(Saved data entries)
==*==

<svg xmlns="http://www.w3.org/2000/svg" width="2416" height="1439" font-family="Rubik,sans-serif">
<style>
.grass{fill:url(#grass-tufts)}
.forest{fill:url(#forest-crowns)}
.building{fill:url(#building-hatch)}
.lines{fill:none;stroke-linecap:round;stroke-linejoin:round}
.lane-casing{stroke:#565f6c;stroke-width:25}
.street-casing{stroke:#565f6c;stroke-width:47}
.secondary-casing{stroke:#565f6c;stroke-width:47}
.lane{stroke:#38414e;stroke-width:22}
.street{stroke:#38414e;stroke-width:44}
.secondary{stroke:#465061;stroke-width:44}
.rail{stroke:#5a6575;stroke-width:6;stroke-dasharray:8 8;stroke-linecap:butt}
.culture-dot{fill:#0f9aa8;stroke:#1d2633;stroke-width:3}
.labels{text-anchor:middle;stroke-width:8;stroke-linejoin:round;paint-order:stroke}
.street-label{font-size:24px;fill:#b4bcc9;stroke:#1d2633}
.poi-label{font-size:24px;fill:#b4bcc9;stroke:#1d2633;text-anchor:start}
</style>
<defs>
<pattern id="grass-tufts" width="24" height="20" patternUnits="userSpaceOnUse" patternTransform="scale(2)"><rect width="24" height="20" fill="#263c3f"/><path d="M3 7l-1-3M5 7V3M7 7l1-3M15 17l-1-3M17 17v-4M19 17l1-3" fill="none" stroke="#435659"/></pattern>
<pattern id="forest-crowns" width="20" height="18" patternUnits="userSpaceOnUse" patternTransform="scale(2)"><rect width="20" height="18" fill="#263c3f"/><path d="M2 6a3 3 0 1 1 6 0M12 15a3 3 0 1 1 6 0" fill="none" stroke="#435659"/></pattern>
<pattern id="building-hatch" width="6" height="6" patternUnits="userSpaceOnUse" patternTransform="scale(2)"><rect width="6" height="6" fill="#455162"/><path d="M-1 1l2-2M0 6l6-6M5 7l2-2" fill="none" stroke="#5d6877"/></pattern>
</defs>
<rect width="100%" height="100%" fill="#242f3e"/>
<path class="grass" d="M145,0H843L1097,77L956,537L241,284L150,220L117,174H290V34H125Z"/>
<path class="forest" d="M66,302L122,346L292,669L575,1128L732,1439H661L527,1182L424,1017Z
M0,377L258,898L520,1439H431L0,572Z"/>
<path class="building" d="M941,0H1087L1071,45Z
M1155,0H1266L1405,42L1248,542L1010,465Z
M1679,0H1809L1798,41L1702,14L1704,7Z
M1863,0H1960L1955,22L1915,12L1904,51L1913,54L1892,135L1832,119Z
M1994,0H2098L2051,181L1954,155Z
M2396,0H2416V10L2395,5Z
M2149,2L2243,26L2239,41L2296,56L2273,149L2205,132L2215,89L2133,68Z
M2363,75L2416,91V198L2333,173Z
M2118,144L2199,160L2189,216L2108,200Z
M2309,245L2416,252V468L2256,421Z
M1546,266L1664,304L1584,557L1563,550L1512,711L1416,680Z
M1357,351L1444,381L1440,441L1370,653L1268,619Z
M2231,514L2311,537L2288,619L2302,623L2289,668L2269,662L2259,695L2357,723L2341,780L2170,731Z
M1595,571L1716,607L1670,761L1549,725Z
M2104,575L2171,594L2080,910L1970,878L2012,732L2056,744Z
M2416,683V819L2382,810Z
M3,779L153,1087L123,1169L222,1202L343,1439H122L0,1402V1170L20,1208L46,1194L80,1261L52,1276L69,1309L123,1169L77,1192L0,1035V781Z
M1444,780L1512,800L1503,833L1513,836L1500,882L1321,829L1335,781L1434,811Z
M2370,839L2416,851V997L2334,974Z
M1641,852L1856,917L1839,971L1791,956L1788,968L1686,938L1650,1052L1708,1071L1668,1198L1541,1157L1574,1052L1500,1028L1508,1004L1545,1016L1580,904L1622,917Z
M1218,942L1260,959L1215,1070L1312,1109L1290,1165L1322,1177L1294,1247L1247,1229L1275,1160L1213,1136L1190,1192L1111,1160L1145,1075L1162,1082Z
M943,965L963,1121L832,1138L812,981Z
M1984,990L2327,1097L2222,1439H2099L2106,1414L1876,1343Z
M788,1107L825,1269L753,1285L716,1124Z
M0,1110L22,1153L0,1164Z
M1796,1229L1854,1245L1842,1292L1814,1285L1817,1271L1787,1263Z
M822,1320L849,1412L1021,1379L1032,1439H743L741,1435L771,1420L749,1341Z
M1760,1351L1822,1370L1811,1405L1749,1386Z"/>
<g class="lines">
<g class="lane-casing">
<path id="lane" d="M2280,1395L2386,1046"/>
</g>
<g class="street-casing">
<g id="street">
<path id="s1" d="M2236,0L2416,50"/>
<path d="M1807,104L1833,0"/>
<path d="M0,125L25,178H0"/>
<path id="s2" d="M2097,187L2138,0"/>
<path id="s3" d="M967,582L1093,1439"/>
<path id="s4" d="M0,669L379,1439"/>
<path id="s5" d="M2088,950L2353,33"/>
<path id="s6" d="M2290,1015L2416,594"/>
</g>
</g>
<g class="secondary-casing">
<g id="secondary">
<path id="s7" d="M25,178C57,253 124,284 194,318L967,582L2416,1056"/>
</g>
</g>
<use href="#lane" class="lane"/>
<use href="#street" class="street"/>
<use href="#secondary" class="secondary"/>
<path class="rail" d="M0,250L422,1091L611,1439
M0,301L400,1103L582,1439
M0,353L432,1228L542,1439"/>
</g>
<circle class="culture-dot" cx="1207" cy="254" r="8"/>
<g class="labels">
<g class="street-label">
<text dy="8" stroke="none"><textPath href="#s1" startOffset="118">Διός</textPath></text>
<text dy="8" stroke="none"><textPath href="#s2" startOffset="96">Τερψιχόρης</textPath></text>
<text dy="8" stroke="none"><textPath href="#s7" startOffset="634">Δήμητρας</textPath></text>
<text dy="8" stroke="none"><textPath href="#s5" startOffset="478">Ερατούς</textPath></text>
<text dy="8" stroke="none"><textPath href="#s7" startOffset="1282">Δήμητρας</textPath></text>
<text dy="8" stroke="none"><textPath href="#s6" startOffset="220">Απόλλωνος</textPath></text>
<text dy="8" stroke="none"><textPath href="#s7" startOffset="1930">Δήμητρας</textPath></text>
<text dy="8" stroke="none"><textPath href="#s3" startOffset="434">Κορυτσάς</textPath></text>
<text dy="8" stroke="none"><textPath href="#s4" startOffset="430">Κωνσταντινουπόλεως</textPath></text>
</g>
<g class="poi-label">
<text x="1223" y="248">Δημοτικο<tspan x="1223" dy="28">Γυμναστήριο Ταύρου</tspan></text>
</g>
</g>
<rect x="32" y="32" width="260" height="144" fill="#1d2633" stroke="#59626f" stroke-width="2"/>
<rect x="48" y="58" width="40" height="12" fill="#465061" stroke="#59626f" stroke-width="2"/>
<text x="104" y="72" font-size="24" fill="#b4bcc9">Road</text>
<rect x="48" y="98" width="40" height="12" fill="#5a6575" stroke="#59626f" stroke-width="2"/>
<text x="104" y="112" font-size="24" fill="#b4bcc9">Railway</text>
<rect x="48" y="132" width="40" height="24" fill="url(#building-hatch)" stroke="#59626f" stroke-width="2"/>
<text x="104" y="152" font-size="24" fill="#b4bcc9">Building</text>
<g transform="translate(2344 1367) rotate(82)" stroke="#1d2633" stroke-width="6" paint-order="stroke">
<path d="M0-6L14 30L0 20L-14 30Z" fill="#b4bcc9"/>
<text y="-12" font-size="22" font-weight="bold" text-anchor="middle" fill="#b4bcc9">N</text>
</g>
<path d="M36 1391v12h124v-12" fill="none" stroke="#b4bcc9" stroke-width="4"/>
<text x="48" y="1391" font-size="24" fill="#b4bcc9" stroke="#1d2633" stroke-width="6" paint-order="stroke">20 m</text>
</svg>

==*==

:: WORK ORDER ::
Please show each line in the records above that contains "hatch".

:: EXERCISE OUTPUT ::
.building{fill:url(#building-hatch)}
<pattern id="building-hatch" width="6" height="6" patternUnits="userSpaceOnUse" patternTransform="scale(2)"><rect width="6" height="6" fill="#455162"/><path d="M-1 1l2-2M0 6l6-6M5 7l2-2" fill="none" stroke="#5d6877"/></pattern>
<rect x="48" y="132" width="40" height="24" fill="url(#building-hatch)" stroke="#59626f" stroke-width="2"/>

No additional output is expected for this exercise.